- RECORDED INFORMATION:
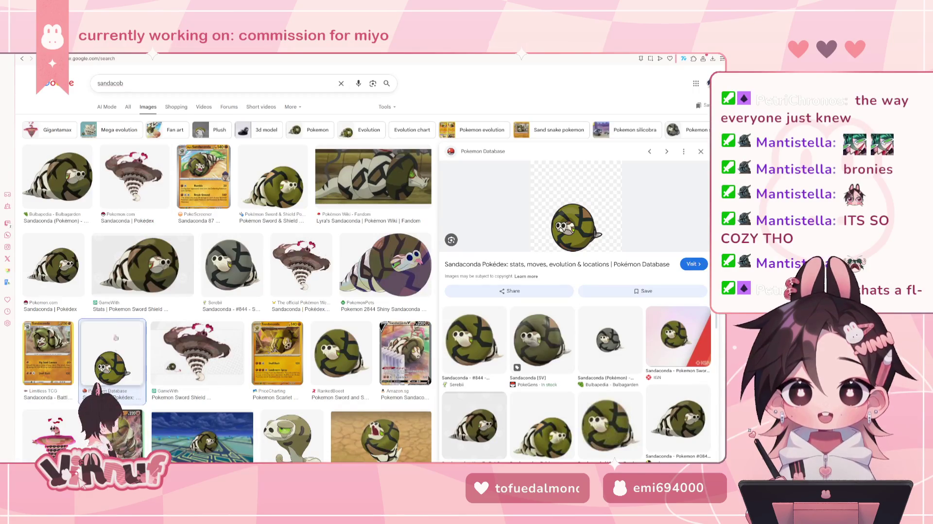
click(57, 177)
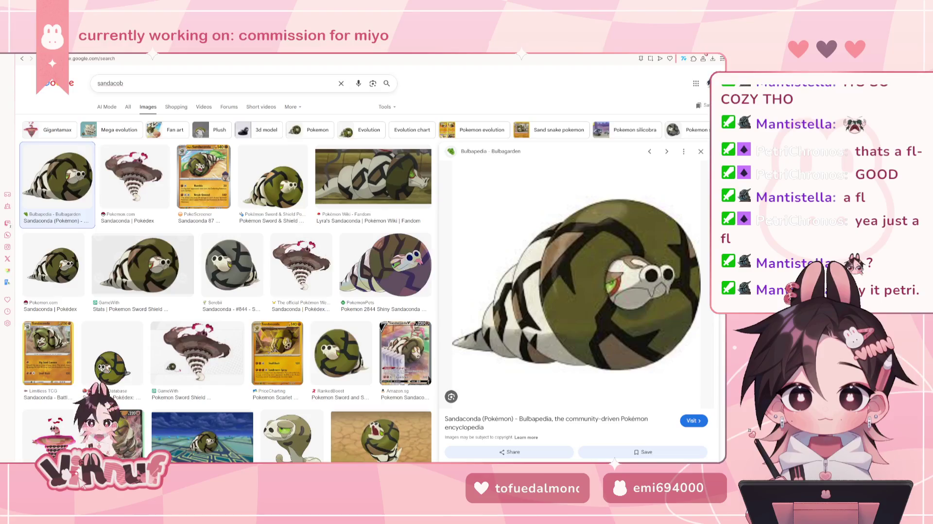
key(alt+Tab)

---

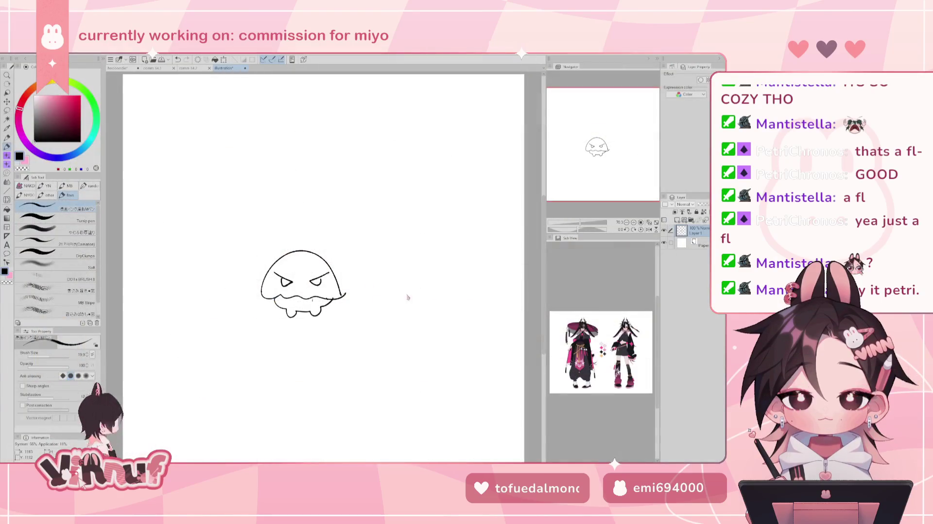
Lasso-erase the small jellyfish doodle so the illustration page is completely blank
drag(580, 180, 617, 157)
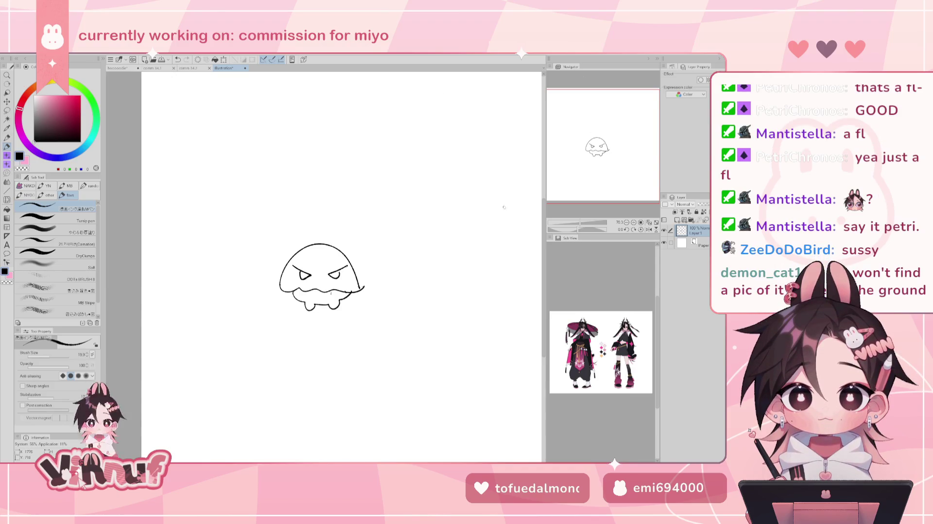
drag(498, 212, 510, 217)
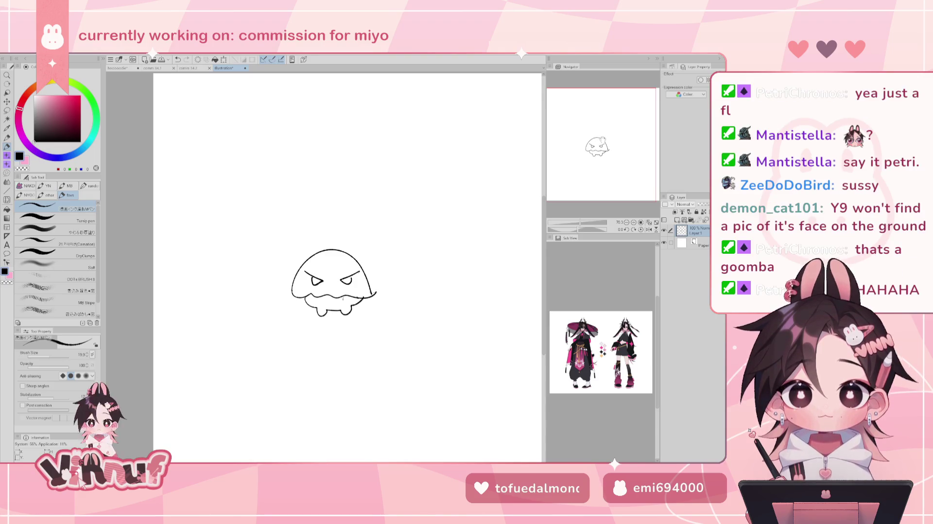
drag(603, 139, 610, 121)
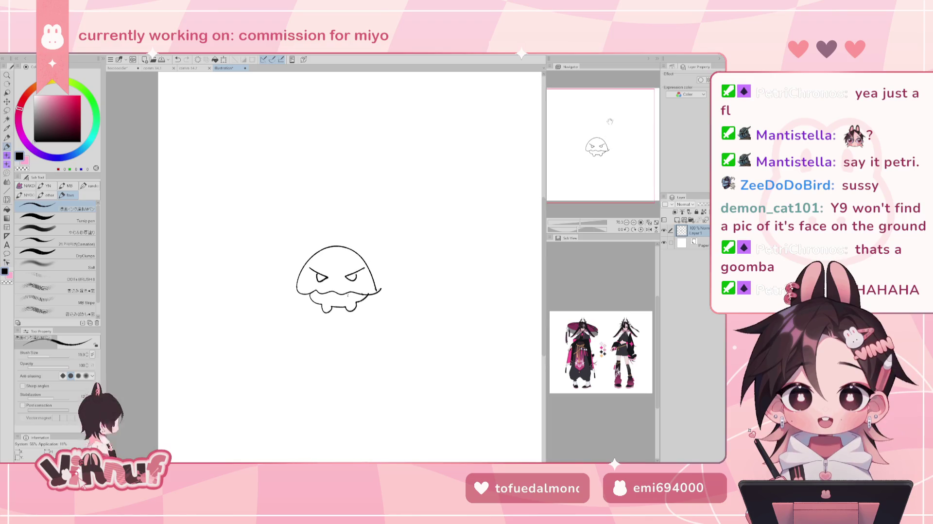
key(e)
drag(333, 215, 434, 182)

- YOUR GOAL: Exact copy, pictures excluded: every line above from the one containing "drag(498, 212, 510, 217)" to the one containing "drag(333, 215, 434, 182)", inclusive, and nothing more.

- TASK RESULT:
drag(498, 212, 510, 217)
drag(603, 139, 610, 121)
key(e)
drag(333, 215, 434, 182)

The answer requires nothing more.